In the wake of a 1957 raid of a large meeting of national Mafia leaders in Apalachin, N.Y., and subsequent prosecution by federal and state authorities, Talese said, Bill Bonanno "entered organized crime at a time when it was more perilous than had been the case when his father ran things pretty much his own way from the '30s to the late '50s."

And, Talese said, "little by little, Bill gets in deeper and deeper" - to the point where, about 1965, his father thought his son ought to become his second in command.

The problem, Talese said, was not everyone in the 450-man Bonanno organization wanted Bill Bonanno to be the number 2 man.

"There were the loyalists and the disloyalists," Talese said. "The old man putting the son higher than a lot of people believed he should be led to rancor within the organization, and a faction took it upon themselves to express their disagreement with bullets."

The tabloids dubbed it "the Banana War," and Bill Bonanno became one of the targets.

"I heard the bullets going over my head," he said in 2005, recalling being ambushed in Brooklyn. "If they knew what they were doing, I wouldn't be here."

The 1960s, Mr.
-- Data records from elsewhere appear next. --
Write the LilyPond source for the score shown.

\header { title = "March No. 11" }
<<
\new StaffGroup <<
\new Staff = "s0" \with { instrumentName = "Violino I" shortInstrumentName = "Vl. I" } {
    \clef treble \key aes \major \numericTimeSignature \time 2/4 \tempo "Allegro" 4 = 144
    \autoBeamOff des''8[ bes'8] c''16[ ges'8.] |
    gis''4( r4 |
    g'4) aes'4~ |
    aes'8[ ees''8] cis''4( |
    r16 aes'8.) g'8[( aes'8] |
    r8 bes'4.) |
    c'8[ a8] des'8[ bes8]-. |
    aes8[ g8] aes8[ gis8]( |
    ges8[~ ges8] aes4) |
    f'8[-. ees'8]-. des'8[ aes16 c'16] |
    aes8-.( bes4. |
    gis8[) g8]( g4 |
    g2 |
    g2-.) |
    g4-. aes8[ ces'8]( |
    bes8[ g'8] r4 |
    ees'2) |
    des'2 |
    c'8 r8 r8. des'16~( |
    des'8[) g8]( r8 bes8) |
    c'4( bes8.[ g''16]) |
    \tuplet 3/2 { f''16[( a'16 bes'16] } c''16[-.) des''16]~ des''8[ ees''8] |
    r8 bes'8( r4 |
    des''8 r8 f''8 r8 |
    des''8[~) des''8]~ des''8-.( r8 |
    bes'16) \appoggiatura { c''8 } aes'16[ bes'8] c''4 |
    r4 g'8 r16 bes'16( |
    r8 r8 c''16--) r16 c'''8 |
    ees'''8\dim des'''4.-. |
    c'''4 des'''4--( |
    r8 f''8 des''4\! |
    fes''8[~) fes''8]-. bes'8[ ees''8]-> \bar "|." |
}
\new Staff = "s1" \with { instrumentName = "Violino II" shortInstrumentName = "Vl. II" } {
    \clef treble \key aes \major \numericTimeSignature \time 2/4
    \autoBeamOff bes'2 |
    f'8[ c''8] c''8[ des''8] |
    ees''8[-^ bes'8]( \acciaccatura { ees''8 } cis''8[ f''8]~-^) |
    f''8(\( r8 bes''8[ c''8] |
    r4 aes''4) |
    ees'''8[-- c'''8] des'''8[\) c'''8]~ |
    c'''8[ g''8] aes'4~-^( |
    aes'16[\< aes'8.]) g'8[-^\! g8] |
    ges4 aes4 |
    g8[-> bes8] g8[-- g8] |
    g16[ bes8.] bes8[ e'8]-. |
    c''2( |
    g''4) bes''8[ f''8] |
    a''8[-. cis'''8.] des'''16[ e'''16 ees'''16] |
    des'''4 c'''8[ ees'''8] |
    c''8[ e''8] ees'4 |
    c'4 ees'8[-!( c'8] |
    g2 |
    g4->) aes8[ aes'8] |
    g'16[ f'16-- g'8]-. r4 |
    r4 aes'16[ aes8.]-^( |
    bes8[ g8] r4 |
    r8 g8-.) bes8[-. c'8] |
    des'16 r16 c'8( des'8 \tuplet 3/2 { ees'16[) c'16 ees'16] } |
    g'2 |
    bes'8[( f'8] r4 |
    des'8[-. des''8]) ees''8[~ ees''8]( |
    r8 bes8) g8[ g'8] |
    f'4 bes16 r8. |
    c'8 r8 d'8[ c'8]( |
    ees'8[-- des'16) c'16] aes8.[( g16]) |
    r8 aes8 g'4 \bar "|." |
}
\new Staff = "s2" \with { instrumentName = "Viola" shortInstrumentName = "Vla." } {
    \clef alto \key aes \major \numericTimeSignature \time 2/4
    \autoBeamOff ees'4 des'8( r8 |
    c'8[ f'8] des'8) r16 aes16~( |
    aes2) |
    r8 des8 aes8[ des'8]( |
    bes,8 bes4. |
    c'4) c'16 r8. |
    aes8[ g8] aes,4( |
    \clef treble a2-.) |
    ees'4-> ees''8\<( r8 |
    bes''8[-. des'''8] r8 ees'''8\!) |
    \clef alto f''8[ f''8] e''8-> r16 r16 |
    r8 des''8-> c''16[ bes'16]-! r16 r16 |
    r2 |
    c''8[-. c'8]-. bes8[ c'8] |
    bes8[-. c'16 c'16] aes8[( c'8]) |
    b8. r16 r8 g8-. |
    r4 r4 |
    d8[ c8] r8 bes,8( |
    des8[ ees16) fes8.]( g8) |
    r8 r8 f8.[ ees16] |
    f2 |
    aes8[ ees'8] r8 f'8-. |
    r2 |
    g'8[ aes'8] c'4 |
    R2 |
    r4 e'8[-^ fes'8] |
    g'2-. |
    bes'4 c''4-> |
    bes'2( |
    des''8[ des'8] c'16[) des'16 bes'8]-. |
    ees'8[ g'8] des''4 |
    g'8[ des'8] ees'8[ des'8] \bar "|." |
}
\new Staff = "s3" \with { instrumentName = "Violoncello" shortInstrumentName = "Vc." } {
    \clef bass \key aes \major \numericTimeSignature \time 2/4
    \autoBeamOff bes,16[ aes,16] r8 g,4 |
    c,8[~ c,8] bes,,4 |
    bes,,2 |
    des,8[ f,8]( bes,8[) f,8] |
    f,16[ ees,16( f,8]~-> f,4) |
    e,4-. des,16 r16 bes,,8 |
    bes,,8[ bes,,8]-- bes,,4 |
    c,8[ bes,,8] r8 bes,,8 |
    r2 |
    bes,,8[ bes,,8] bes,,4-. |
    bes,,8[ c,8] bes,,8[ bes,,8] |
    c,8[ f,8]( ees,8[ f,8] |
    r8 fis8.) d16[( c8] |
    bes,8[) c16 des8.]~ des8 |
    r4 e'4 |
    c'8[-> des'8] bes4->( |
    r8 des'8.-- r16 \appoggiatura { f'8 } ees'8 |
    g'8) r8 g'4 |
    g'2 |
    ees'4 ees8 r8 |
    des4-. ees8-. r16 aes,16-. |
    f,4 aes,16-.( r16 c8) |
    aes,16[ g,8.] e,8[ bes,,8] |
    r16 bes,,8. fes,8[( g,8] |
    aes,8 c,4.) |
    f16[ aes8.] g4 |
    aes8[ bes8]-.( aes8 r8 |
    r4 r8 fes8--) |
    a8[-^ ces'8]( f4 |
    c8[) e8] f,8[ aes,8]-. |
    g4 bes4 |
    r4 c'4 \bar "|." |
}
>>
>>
Bonanno said, "were a very turbulent time."

"I always say I had only one goal in the '60s - actually two goals. When I got up in the morning, my goal was to live to sunset. And when sunset came, my second goal was to live to sunrise."

Mr. Bonanno, according to his website, was imprisoned in 1968 for contempt and other white-collar charges. From then until 1993, he was imprisoned several times for a total of 12 years.

Mr. Bonanno was the author of "Bound by Honor: A Mafioso's Story," his 1999 autobiography. He also co-wrote the 2005 novel "The Good Guys," with Joe Pistone, the former FBI agent who infiltrated the mob under the name Donnie Brasco. He also was an executive producer of the 1999 Showtime miniseries "Bonanno: A Godfather's Story."

He leaves his wife of 51 years, Rosalie; his sister, Catherine Bonanno Genovese; his sons, Charles, Joseph, and Salvatore; his daughter, Felippa "Gigi" Pettinato; 18 grandchildren and two great-grandchildren.